* **Bagian Teks**:
· · ·

Abstrak
Sinergi antara Financial Action Task Force (FATF) dan lembaga nasional di Indonesia berperan penting dalam optimalisasi perampasan aset berdasarkan RUU Perampasan Aset. RUU ini dirancang untuk memberikan kerangka hukum yang lebih jelas dalam menangani aset hasil tindak pidana korupsi maupun pencucian uang. Meskipun Indonesia telah berkomitmen menjadi bagian dari FATF, tetapi masih terdapat tantangan dalam hal koordinasi antar lembaga dan infrastruktur hukum. Sinergi antara FATF dan lembaga nasional diharapkan dapat memperkuat upaya penegakan hukum dalam tindakan perampasan aset. Dengan disahkannya RUU tersebut, diharapkan proses perampasan aset menjadi lebih efisien, serta memperkuat komitmen Indonesia dalam memberantas korupsi dan pencucian uang mengingat RUU tersebut telah disesuaikan dengan Rekomendasi FATF.
Kata Kunci: Financial Action Task Force (FATF), RUU Perampasan Aset, Korupsi, dan Pencucian Uang.
Abstract
Synergy between the Financial Action Task Force (FATF) and national institutions in Indonesia plays an important role in optimizing asset forfeiture under the Asset Forfeiture Bill. This bill is designed to provide a clearer legal framework in dealing with assets from corruption and money laundering crimes. Although Indonesia has committed to be part of the FATF, there are still challenges in terms of inter-agency coordination and legal infrastructure. Synergy between FATF and national institutions is expected to strengthen law enforcement efforts in asset forfeiture actions. With the passing of the bill, it is expected that the asset forfeiture process will become more efficient, as well as strengthen Indonesia’s commitment to eradicating corruption and money laundering considering that the bill has been adjusted to the FATF Recommendations. Keywords: Financial Action Task Force (FATF), Asset Forfeiture Bill, Corruption, and Money Laundering.
Pendahuluan
Korupsi adalah salah satu masalah paling serius yang dihadapi oleh banyak negara, termasuk Indonesia. Korupsi tidak hanya merugikan keuangan negara, tetapi juga menghambat pembangunan dalam aspek sosial dan ekonomi. Dalam upaya pemberantasan korupsi, salah satu instrumen penting adalah perampasan aset yang berasal dari tindak pidana. Undang-Undang Nomor 31 Tahun 1999 Tentang Pemberantasan Tindak Pidana Korupsi (UU Tipikor) memberikan kerangka hukum untuk perampasan aset.
Namun demikian, terlepas dari kerangka hukum yang ada, pengaturan dan pelaksanaan perampasan aset dalam konteks tindak pidana korupsi masih menghadapi berbagai tantangan. Dalam banyak kasus, aset yang berasal dari tindak pidana korupsi sulit untuk dilacak dan disita, terutama jika aset tersebut telah dipindahkan ke luar negeri. Proses perampasan aset yang panjang dan rumit sering kali melemahkan efektivitas penegakan hukum. Birokrasi yang tidak dipahami dengan baik dan kurangnya komunikasi antar lembaga dapat memperlambat proses perampasan aset, sehingga memungkinkan para pelaku kejahatan tidak dikenai proses hukum yang berlaku.

· · ·

* **Informasi yang Diekstrak**:

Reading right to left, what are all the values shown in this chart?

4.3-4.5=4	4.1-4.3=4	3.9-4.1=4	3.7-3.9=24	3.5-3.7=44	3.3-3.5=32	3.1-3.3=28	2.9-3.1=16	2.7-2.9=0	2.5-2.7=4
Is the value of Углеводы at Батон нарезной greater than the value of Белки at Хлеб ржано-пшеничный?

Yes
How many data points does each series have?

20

· · ·

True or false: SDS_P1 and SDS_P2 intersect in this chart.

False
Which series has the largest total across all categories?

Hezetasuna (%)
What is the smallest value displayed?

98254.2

· · ·

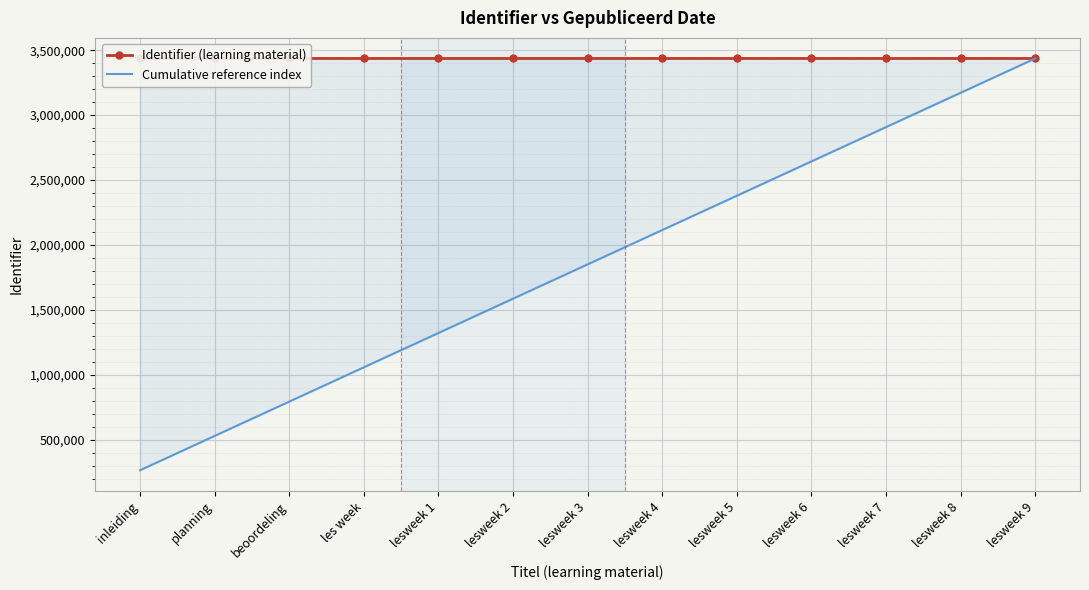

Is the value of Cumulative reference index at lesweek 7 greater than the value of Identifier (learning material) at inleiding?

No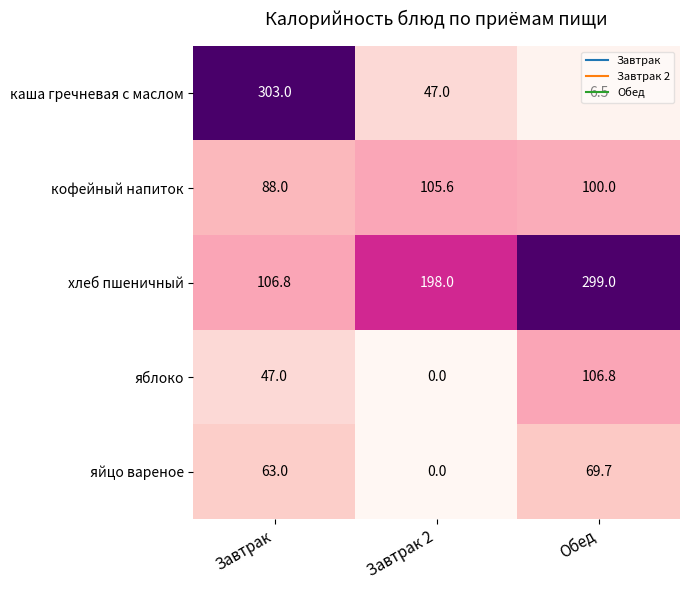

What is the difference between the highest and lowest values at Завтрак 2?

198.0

· · ·

* **Daftar Kegiatan**:
1) Menurut teks tentang perampasan aset, undang-undang apa yang memberikan kerangka hukum untuk perampasan aset dalam pemberantasan korupsi?
2) Daftarkan semua kata kunci pada abstrak berbahasa Indonesia dalam teks tentang perampasan aset.
3) Lanjutkan teks tentang perampasan aset dan FATF mulai dari bagian yang tidak ditampilkan.

* **Hasil Latihan**:
1) Undang-Undang Nomor 31 Tahun 1999 Tentang Pemberantasan Tindak Pidana Korupsi (UU Tipikor).

2)
- Financial Action Task Force (FATF)
- RUU Perampasan Aset
- Korupsi
- Pencucian Uang

3)
Dalam konteks ini, Rancangan Undang-Undang Perampasan Aset menjadi sangat penting. RUU tersebut berusaha untuk membangun kerangka hukum yang lebih jelas dan komprehensif untuk perampasan aset yang berasal dari tindak pidana, termasuk korupsi. RUU tersebut bertujuan untuk mengatasi tumpang tindihnya UU Tipikor dengan Undang-Undang Nomor 8 Tahun 2010 tentang Pencegahan dan Pemberantasan Tindak Pidana Pencucian Uang (UU TPPU).
RUU Perampasan Aset diperlukan untuk membangun kerangka hukum yang lebih jelas dalam menangani kasus-kasus korupsi di Indonesia. Sebagai anggota Financial Action Task Force (FATF), Indonesia berkewajiban untuk mengimplementasikan rekomendasi-rekomendasi dari badan internasional tersebut. FATF telah mengeluarkan lebih dari 40 rekomendasi yang menekankan pentingnya kerja sama antarnegara dalam memerangi pencucian uang dan pendanaan terorisme, termasuk dalam hal perampasan aset. Rekomendasi FATF memberikan panduan bagi negara-negara untuk memperkuat kapasitas mereka dalam menelusuri dan menyita aset yang berasal dari kejahatan. Dengan mengadopsi rekomendasi tersebut, Indonesia akan dapat memperkuat kapasitasnya untuk melacak dan menyita aset-aset tersebut secara lebih efektif.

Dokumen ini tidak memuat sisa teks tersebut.